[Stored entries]
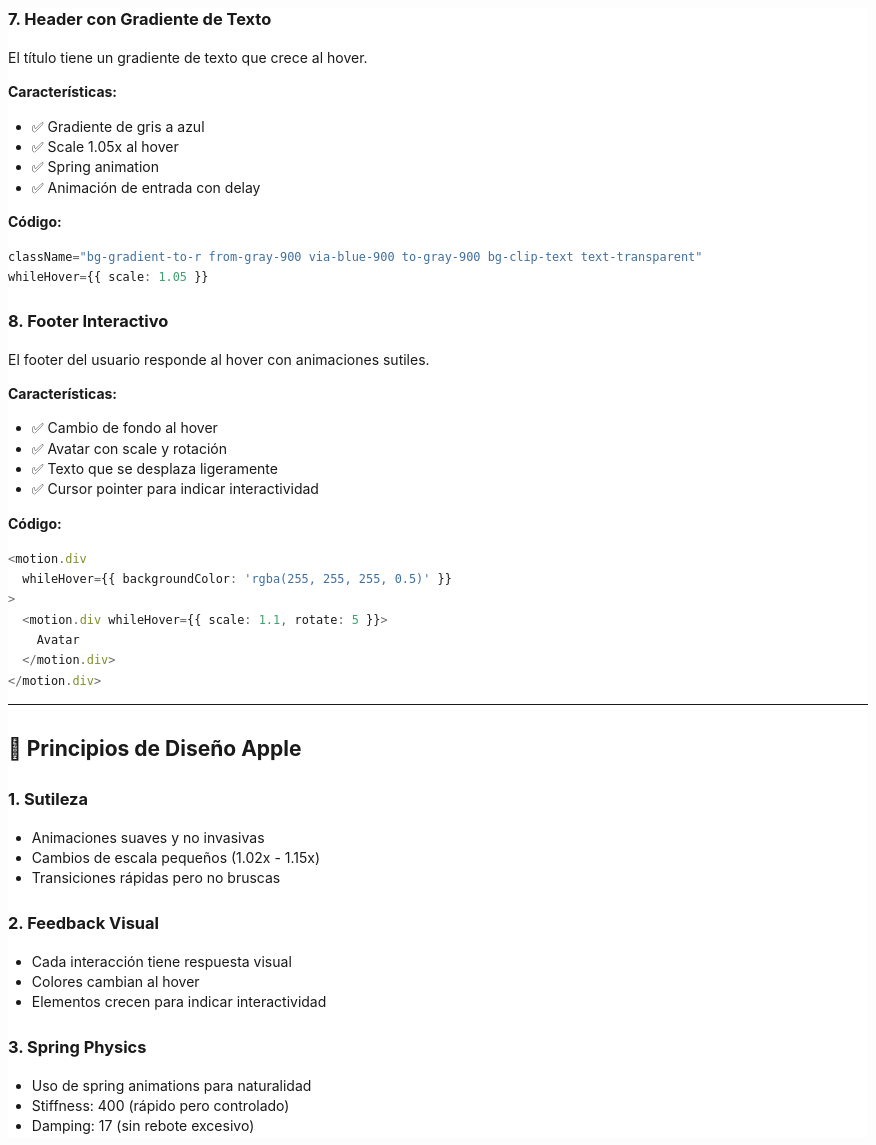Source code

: ### 7. **Header con Gradiente de Texto**
El título tiene un gradiente de texto que crece al hover.

**Características:**
- ✅ Gradiente de gris a azul
- ✅ Scale 1.05x al hover
- ✅ Spring animation
- ✅ Animación de entrada con delay

**Código:**
```typescript
className="bg-gradient-to-r from-gray-900 via-blue-900 to-gray-900 bg-clip-text text-transparent"
whileHover={{ scale: 1.05 }}
```

### 8. **Footer Interactivo**
El footer del usuario responde al hover con animaciones sutiles.

**Características:**
- ✅ Cambio de fondo al hover
- ✅ Avatar con scale y rotación
- ✅ Texto que se desplaza ligeramente
- ✅ Cursor pointer para indicar interactividad

**Código:**
```typescript
<motion.div
  whileHover={{ backgroundColor: 'rgba(255, 255, 255, 0.5)' }}
>
  <motion.div whileHover={{ scale: 1.1, rotate: 5 }}>
    Avatar
  </motion.div>
</motion.div>
```

---

## 🎯 Principios de Diseño Apple

### 1. **Sutileza**
- Animaciones suaves y no invasivas
- Cambios de escala pequeños (1.02x - 1.15x)
- Transiciones rápidas pero no bruscas

### 2. **Feedback Visual**
- Cada interacción tiene respuesta visual
- Colores cambian al hover
- Elementos crecen para indicar interactividad

### 3. **Spring Physics**
- Uso de spring animations para naturalidad
- Stiffness: 400 (rápido pero controlado)
- Damping: 17 (sin rebote excesivo)
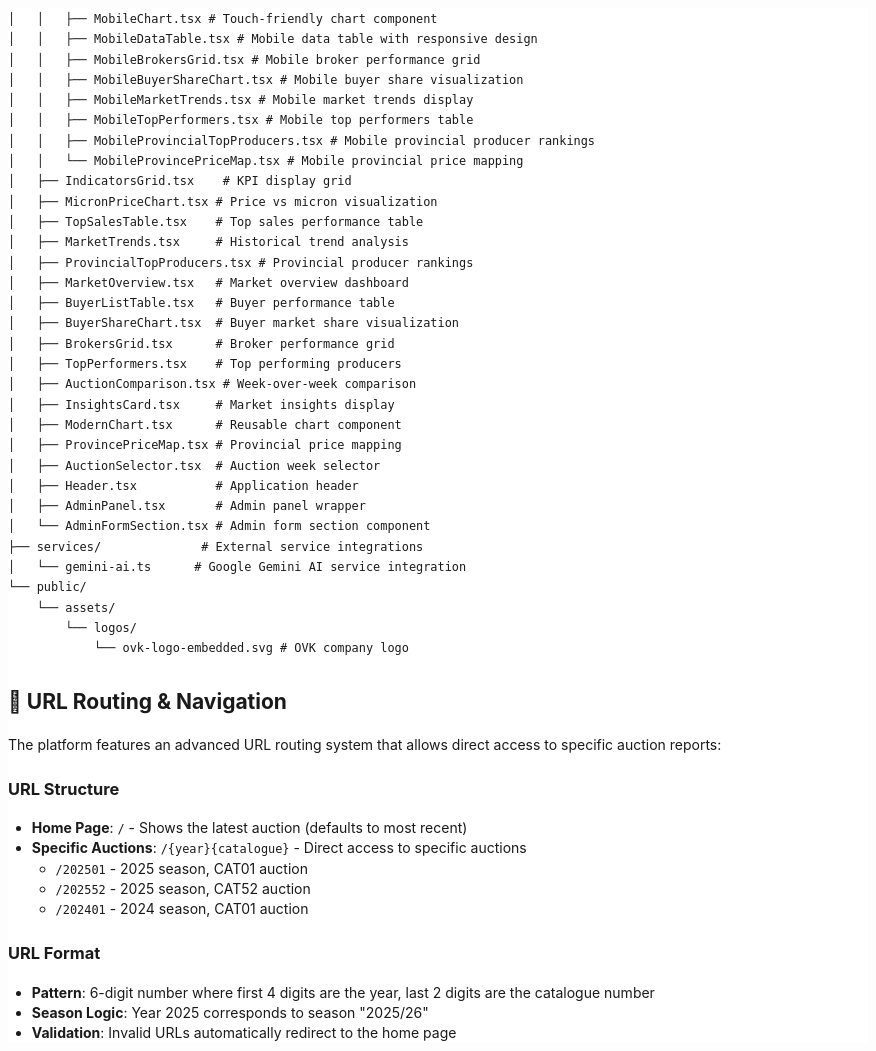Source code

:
 ```
│   │   ├── MobileChart.tsx # Touch-friendly chart component
│   │   ├── MobileDataTable.tsx # Mobile data table with responsive design
│   │   ├── MobileBrokersGrid.tsx # Mobile broker performance grid
│   │   ├── MobileBuyerShareChart.tsx # Mobile buyer share visualization
│   │   ├── MobileMarketTrends.tsx # Mobile market trends display
│   │   ├── MobileTopPerformers.tsx # Mobile top performers table
│   │   ├── MobileProvincialTopProducers.tsx # Mobile provincial producer rankings
│   │   └── MobileProvincePriceMap.tsx # Mobile provincial price mapping
│   ├── IndicatorsGrid.tsx    # KPI display grid
│   ├── MicronPriceChart.tsx # Price vs micron visualization
│   ├── TopSalesTable.tsx    # Top sales performance table
│   ├── MarketTrends.tsx     # Historical trend analysis
│   ├── ProvincialTopProducers.tsx # Provincial producer rankings
│   ├── MarketOverview.tsx   # Market overview dashboard
│   ├── BuyerListTable.tsx   # Buyer performance table
│   ├── BuyerShareChart.tsx  # Buyer market share visualization
│   ├── BrokersGrid.tsx      # Broker performance grid
│   ├── TopPerformers.tsx    # Top performing producers
│   ├── AuctionComparison.tsx # Week-over-week comparison
│   ├── InsightsCard.tsx     # Market insights display
│   ├── ModernChart.tsx      # Reusable chart component
│   ├── ProvincePriceMap.tsx # Provincial price mapping
│   ├── AuctionSelector.tsx  # Auction week selector
│   ├── Header.tsx           # Application header
│   ├── AdminPanel.tsx       # Admin panel wrapper
│   └── AdminFormSection.tsx # Admin form section component
├── services/              # External service integrations
│   └── gemini-ai.ts      # Google Gemini AI service integration
└── public/
    └── assets/
        └── logos/
            └── ovk-logo-embedded.svg # OVK company logo
```

## 🔗 URL Routing & Navigation

The platform features an advanced URL routing system that allows direct access to specific auction reports:

### URL Structure
- **Home Page**: `/` - Shows the latest auction (defaults to most recent)
- **Specific Auctions**: `/{year}{catalogue}` - Direct access to specific auctions
  - `/202501` - 2025 season, CAT01 auction
  - `/202552` - 2025 season, CAT52 auction
  - `/202401` - 2024 season, CAT01 auction

### URL Format
- **Pattern**: 6-digit number where first 4 digits are the year, last 2 digits are the catalogue number
- **Season Logic**: Year 2025 corresponds to season "2025/26"
- **Validation**: Invalid URLs automatically redirect to the home page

◆ **Your assignment**:
Show all lines from the data above in which the word "performance" appears.

◆ **Solution to this problem**:
│   │   ├── MobileBrokersGrid.tsx # Mobile broker performance grid
│   ├── TopSalesTable.tsx    # Top sales performance table
│   ├── BuyerListTable.tsx   # Buyer performance table
│   ├── BrokersGrid.tsx      # Broker performance grid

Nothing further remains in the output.